You'll publish a static HTML site listing your recent validation results to an S3 / GCS bucket or a local directory, so stakeholders without a PLACEHOLDER Cloud login can see whether yesterday's loads passed.

Prereqs

  • You're an owner of the organisation. The Data docs settings page is gated to the owner role.
  • A writable destination. One of:
    • An S3 bucket your worker process can write to (the worker uses ambient AWS credentials — an IAM instance profile, AWS_PROFILE, or AWS_ACCESS_KEY_ID / AWS_SECRET_ACCESS_KEY in the env).
    • A GCS bucket your worker can write to (the worker uses Application Default Credentials).
    • A local path that the worker process has write access to (typical for single-host deployments that front the directory with nginx).
  • For s3:// destinations: install the s3fs package on the worker host. For gs:// destinations: install gcsfs. These are optional ops dependencies — they're not in the base install because most self-hosters use file://.

Steps

  1. Navigate to Settings → Data docs.

  2. Enter a destination URI. Use one of:

    • s3://my-bucket/dq-docs — uploads to an S3 prefix.
    • gs://my-bucket/dq-docs — uploads to a GCS prefix.
    • file:///var/www/dq-docs — writes to a directory on the worker host.

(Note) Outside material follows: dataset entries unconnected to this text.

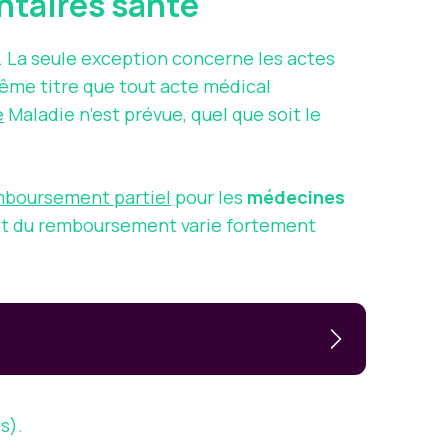
ntaires santé
e. La seule exception concerne les actes
même titre que tout acte médical
e
Maladie n’est prévue, quel que soit le
emboursement partiel
pour les
médecines
tant du remboursement varie fortement
s).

Make sure the path is absolute and writable by the worker user.
  3. Save. PLACEHOLDER Cloud validates the URI format and stores it on the organisation. Leave it blank to disable the export.

  4. Click "Rebuild now" to enqueue an immediate build. Otherwise the worker rebuilds every day at 04:00 UTC.

Verify

  • Open the destination and confirm index.html is present. It lists every checkpoint in your organisation.
  • Open checkpoints/<id>.html to see the last 10 runs for that checkpoint.
  • The Data docs settings page shows the timestamp of the last successful build under "Last built". A never here after a "Rebuild now" click means the worker hasn't run yet — check its logs for data_docs_build_failed events.

Notes

  • There is no built-in auth on the published site. PLACEHOLDER Cloud writes plain HTML; it doesn't try to be a web server. If the audience is internal-only, put CloudFront with an origin-access identity, Cloudflare Access, or a forward proxy with SSO in front of the bucket / directory.
  • The published site has no JavaScript and no external assets. It renders fine from an S3 website endpoint, a CDN, or python -m http.server for local inspection.
  • The destination URI is stored as plain text in public.organisations.data_docs_destination. It is not encrypted because it carries no bearer secret — credentials for the bucket come from the worker's ambient cloud credentials. Contrast with alert webhook URLs, which carry a bearer token and are encrypted.
  • See FEATURE-29 for the tracking ticket and out-of-scope items (per-asset pages, theming, per-workspace destinations).